Honors and achievements

  • Mayo Clinic is collaborating with IBM to accelerate advances in patient care and research with an aggressive set of technology initiatives. As a first step, IBM and Mayo Clinic integrated 4.4 million patient records into a unified system based on a technology that incorporates robust security and privacy features. This system will allow physicians and researchers access to a comprehensive set of records that can be analyzed with the security and privacy needed to protect patient confidentiality.

  • Mayo Clinic was awarded $9.3 million as one of six cancer research centers in the United States chosen by the National Cancer Institute to participate in a new initiative to test the effectiveness of experimental medications and nutritional compounds for prevention of cancer. Each of the chosen cancer centers will design and lead clinical trials, coordinating its own network of health care institutions to conduct the trials.

  • Mayo Clinic was again named one of the "100 Best Companies to Work For" by Fortune magazine in its annual compilation of companies that "rate high with employees." The ranking was based in part on a survey of employees at all Mayo Clinic sites.

  • The first grants from the Minnesota Partnership for Biotechnology and Medical Genomics were awarded to four collaborative research projects that will share $3 million. The research will focus on cardiovascular disease, prostate cancer, Alzheimer's disease and obesity. The Minnesota Partnership for Biotechnology and Medical Genomics is a unique collaborative venture among Mayo Clinic, the University of Minnesota and the state of Minnesota.

  • "Medical Edge Radio from Mayo Clinic," a daily 60-second health segment, began airing on radio stations throughout the United States.

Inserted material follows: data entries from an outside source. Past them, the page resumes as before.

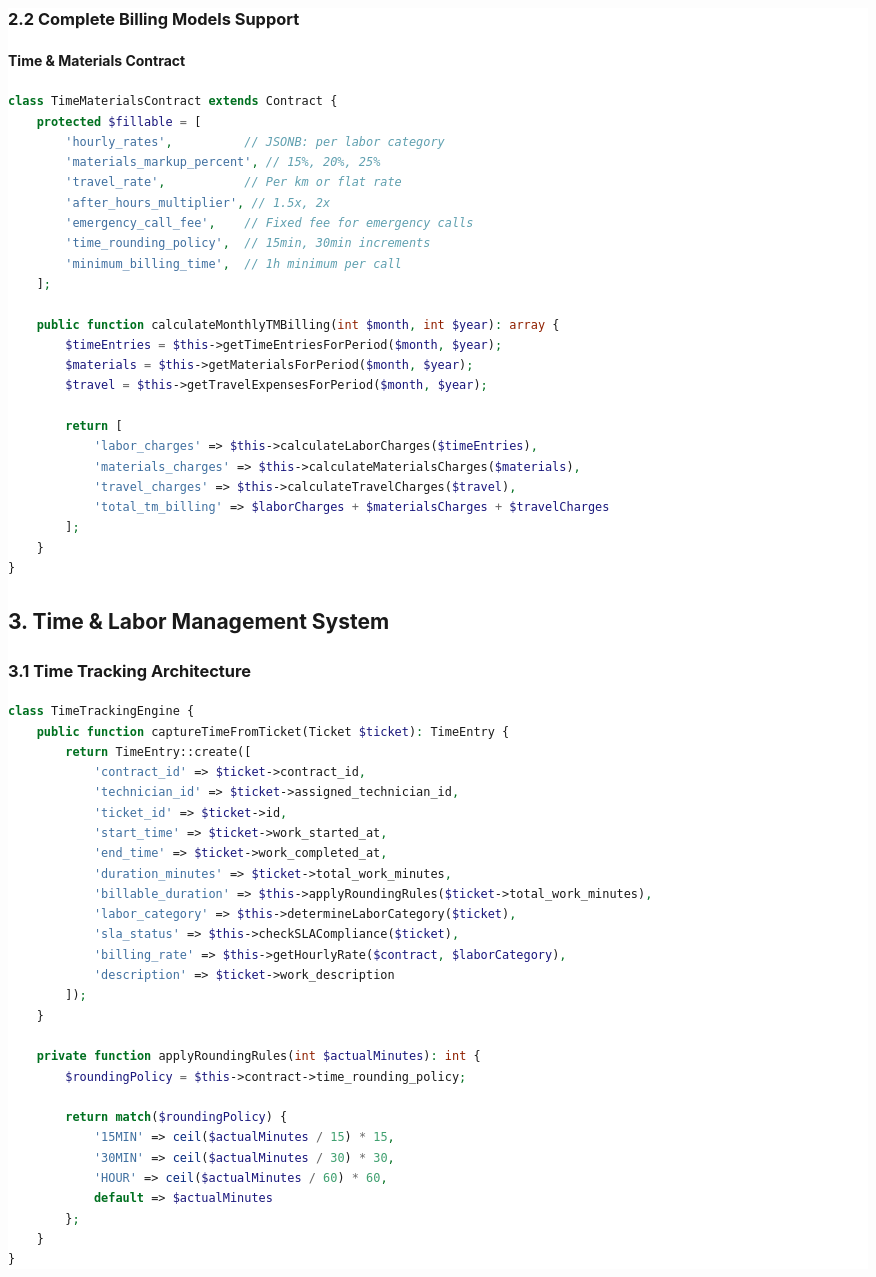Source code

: ### 2.2 Complete Billing Models Support

#### Time & Materials Contract
```php
class TimeMaterialsContract extends Contract {
    protected $fillable = [
        'hourly_rates',          // JSONB: per labor category
        'materials_markup_percent', // 15%, 20%, 25%
        'travel_rate',           // Per km or flat rate
        'after_hours_multiplier', // 1.5x, 2x
        'emergency_call_fee',    // Fixed fee for emergency calls
        'time_rounding_policy',  // 15min, 30min increments
        'minimum_billing_time',  // 1h minimum per call
    ];
    
    public function calculateMonthlyTMBilling(int $month, int $year): array {
        $timeEntries = $this->getTimeEntriesForPeriod($month, $year);
        $materials = $this->getMaterialsForPeriod($month, $year);
        $travel = $this->getTravelExpensesForPeriod($month, $year);
        
        return [
            'labor_charges' => $this->calculateLaborCharges($timeEntries),
            'materials_charges' => $this->calculateMaterialsCharges($materials),
            'travel_charges' => $this->calculateTravelCharges($travel),
            'total_tm_billing' => $laborCharges + $materialsCharges + $travelCharges
        ];
    }
}
```

## 3. Time & Labor Management System

### 3.1 Time Tracking Architecture
```php
class TimeTrackingEngine {
    public function captureTimeFromTicket(Ticket $ticket): TimeEntry {
        return TimeEntry::create([
            'contract_id' => $ticket->contract_id,
            'technician_id' => $ticket->assigned_technician_id,
            'ticket_id' => $ticket->id,
            'start_time' => $ticket->work_started_at,
            'end_time' => $ticket->work_completed_at,
            'duration_minutes' => $ticket->total_work_minutes,
            'billable_duration' => $this->applyRoundingRules($ticket->total_work_minutes),
            'labor_category' => $this->determineLaborCategory($ticket),
            'sla_status' => $this->checkSLACompliance($ticket),
            'billing_rate' => $this->getHourlyRate($contract, $laborCategory),
            'description' => $ticket->work_description
        ]);
    }
    
    private function applyRoundingRules(int $actualMinutes): int {
        $roundingPolicy = $this->contract->time_rounding_policy;
        
        return match($roundingPolicy) {
            '15MIN' => ceil($actualMinutes / 15) * 15,
            '30MIN' => ceil($actualMinutes / 30) * 30,
            'HOUR' => ceil($actualMinutes / 60) * 60,
            default => $actualMinutes
        };
    }
}
```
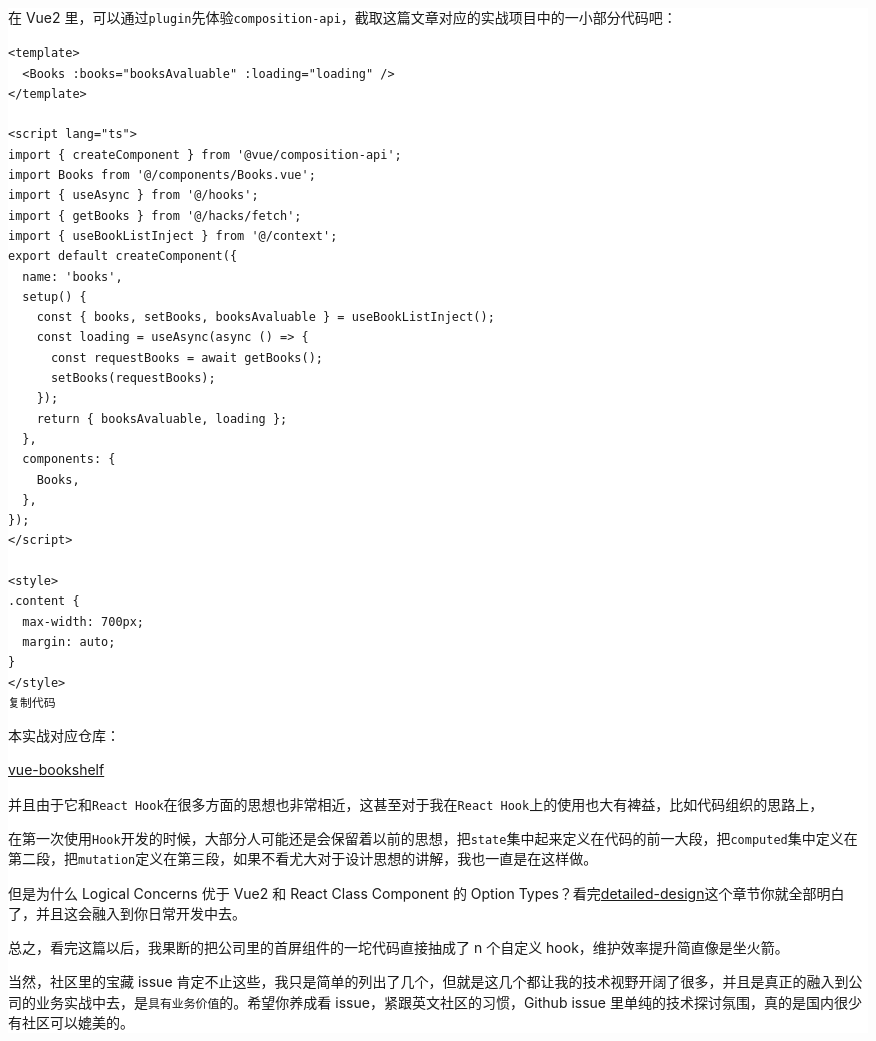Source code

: 在 Vue2 里，可以通过`plugin`先体验`composition-api`，截取这篇文章对应的实战项目中的一小部分代码吧：

```vue
<template>
  <Books :books="booksAvaluable" :loading="loading" />
</template>

<script lang="ts">
import { createComponent } from '@vue/composition-api';
import Books from '@/components/Books.vue';
import { useAsync } from '@/hooks';
import { getBooks } from '@/hacks/fetch';
import { useBookListInject } from '@/context';
export default createComponent({
  name: 'books',
  setup() {
    const { books, setBooks, booksAvaluable } = useBookListInject();
    const loading = useAsync(async () => {
      const requestBooks = await getBooks();
      setBooks(requestBooks);
    });
    return { booksAvaluable, loading };
  },
  components: {
    Books,
  },
});
</script>

<style>
.content {
  max-width: 700px;
  margin: auto;
}
</style>
复制代码
```

本实战对应仓库：

[vue-bookshelf](https://link.juejin.cn/?target=https%3A%2F%2Fgithub.com%2Fsl1673495%2Fvue-bookshelf)

并且由于它和`React Hook`在很多方面的思想也非常相近，这甚至对于我在`React Hook`上的使用也大有裨益，比如代码组织的思路上，

在第一次使用`Hook`开发的时候，大部分人可能还是会保留着以前的思想，把`state`集中起来定义在代码的前一大段，把`computed`集中定义在第二段，把`mutation`定义在第三段，如果不看尤大对于设计思想的讲解，我也一直是在这样做。

但是为什么 Logical Concerns 优于 Vue2 和 React Class Component 的 Option Types？看完[detailed-design](https://link.juejin.cn/?target=https%3A%2F%2Fvue-composition-api-rfc.netlify.com%2F%23detailed-design)这个章节你就全部明白了，并且这会融入到你日常开发中去。

总之，看完这篇以后，我果断的把公司里的首屏组件的一坨代码直接抽成了 n 个自定义 hook，维护效率提升简直像是坐火箭。

当然，社区里的宝藏 issue 肯定不止这些，我只是简单的列出了几个，但就是这几个都让我的技术视野开阔了很多，并且是真正的融入到公司的业务实战中去，是`具有业务价值`的。希望你养成看 issue，紧跟英文社区的习惯，Github issue 里单纯的技术探讨氛围，真的是国内很少有社区可以媲美的。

The new program features general health topics and people-focused stories covering new medical research as well as compelling health information.

  • Mayo Clinic was chosen as a Collaborative MS Research Center by the National Multiple Sclerosis Society because of its creative approach to nerve tissue repair, coupled with an unusual combination of expertise. Mayo Clinic was one of only four such centers to earn the distinction in 2004.